Maybe it is just me but I think if you agree to take a job exoects you to give up your life to protect mine, your starting pay should be more than $25,100 a year. In fact, it should be more than $36,400 a year. These are the starting annual salaries for the New York City Police Department and the New York City Fire Department, the NYPD being the lowest of the two.

Someone recently told me the starting salary for the NYPD was $25,100. I thought they were joking. “Are you kidding? That’s New York City, bro” I said. “You’re lucky if you can put food on the table for that kind of money.” He as not kidding. And so, I looked at the FDNY’s starting salary too. Yes, more than the NYPDs, but at $36,400, it is a disgrace.

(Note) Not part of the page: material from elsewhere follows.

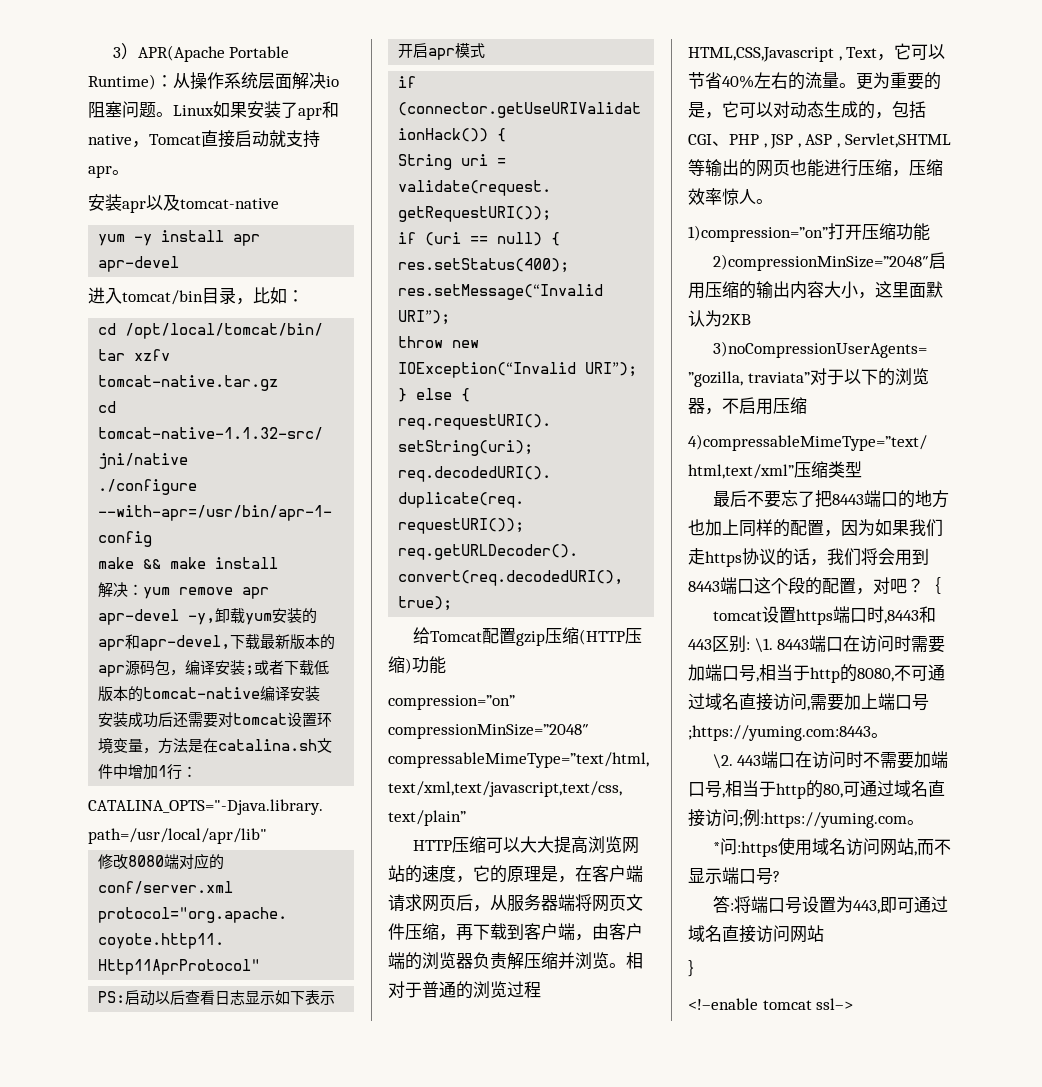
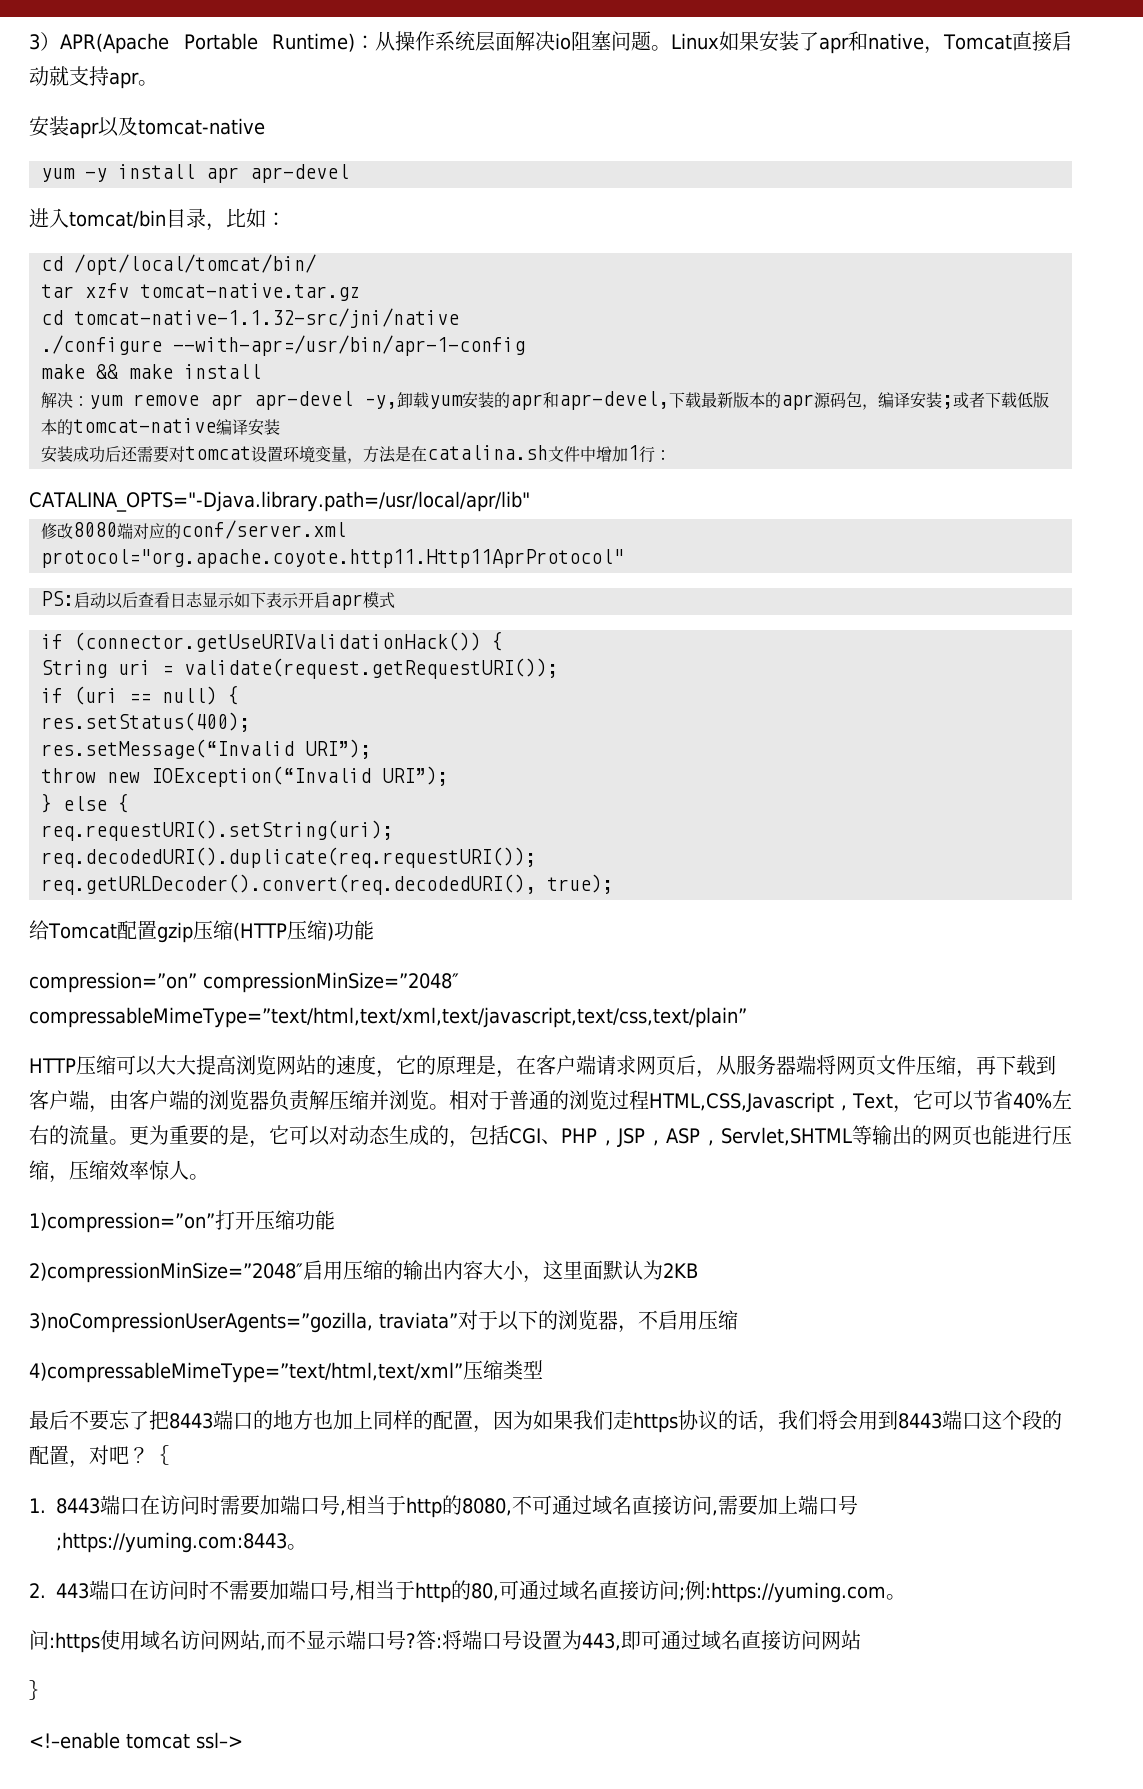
[712,606,936,625] [688,635,773,653] tomcat设置https端口时,8443和443区别: \1. -> [29,1498,46,1513] 1.
[712,754,733,769] \2. -> [29,1583,46,1598] 2.
[712,842,720,853] * -> (906, 1597) none
(780, 876) // -> (416, 1640) none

Before I continue here, let me say that I am very biased. The NYPD’s 84th Precinct in Brooklyn saved my life in 1984 when I was held up and shot in the head at point blank range. It was just after five in the morning and a slew of police units were there in a flash. Some might say, So what? That’s there job. But no one with that mindset is thinking it through. These men and women raced to a scene where there was gunfire and one person wounded. They did not know me from Adam. They did not know what they were coming into. A gang fight? Was there still shooting? When they got to me, did they know if the shooter was nearby, and maybe crazy enough to shoot one of them? These are men and women with families. Some are parents, all are sons and daughters, all are human beings. And they raced to help me knowing damned well that where there is gunfire there is the chance of being killed. And there starting pay is $25,100! Are you kidding me? That is a base salary of $483 a week – before taxes. And for firefighters, the base salary is $700 a week – before taxes.

Now I know that there are those who will say, well, they get overtime and good benefits. Others will no doubt point to cases of police brutality and misconduct. My response to this is simple. Cops or firefights who break the law or engage in misconduct do so because of who they are as individuals – NOT because they are cops or firefighters. There is not a profession out there that does not have its fair share of fuck-ups. Have you taken a gander at Washington lately?

For anyone who disagrees with me and thinks I am wrong when I say the starting salaries should not be a penny less than $52,000 a year (Look, $1,000 a week for someone who has taken a job that asks them to give their life to protect yours and mine is not even in the same ballpark as overpaid) – I have a little exercise for you.

Sit back in your chair and relax for a moment. Take a deep breath, exhale slowly. Okay now. Close your eyes and remember the breathtaking courage displayed by so many firefighters and police officers on 9/11. Remember the images of firefighters going up the stairs while civilians were racing down the stairs to safety.

Now open your eyes and repeat the following sentence aloud. I think New York City Police officers should be paid a starting weekly salary of $483 and I think New York City firefighters should be paid a starting weekly salary of $700.

If you are not feeling sick inside right now, shame on you. If you are not feeling sick inside right now, you sure as hell do not have the strength of character displayed by the NYPD and FDNY on 9/11, and you sure as hell do not have the strength of character in the men and women from the 84th Precinct that saved my life. And if you are making $1,000 or more a week – you are probably overpaid.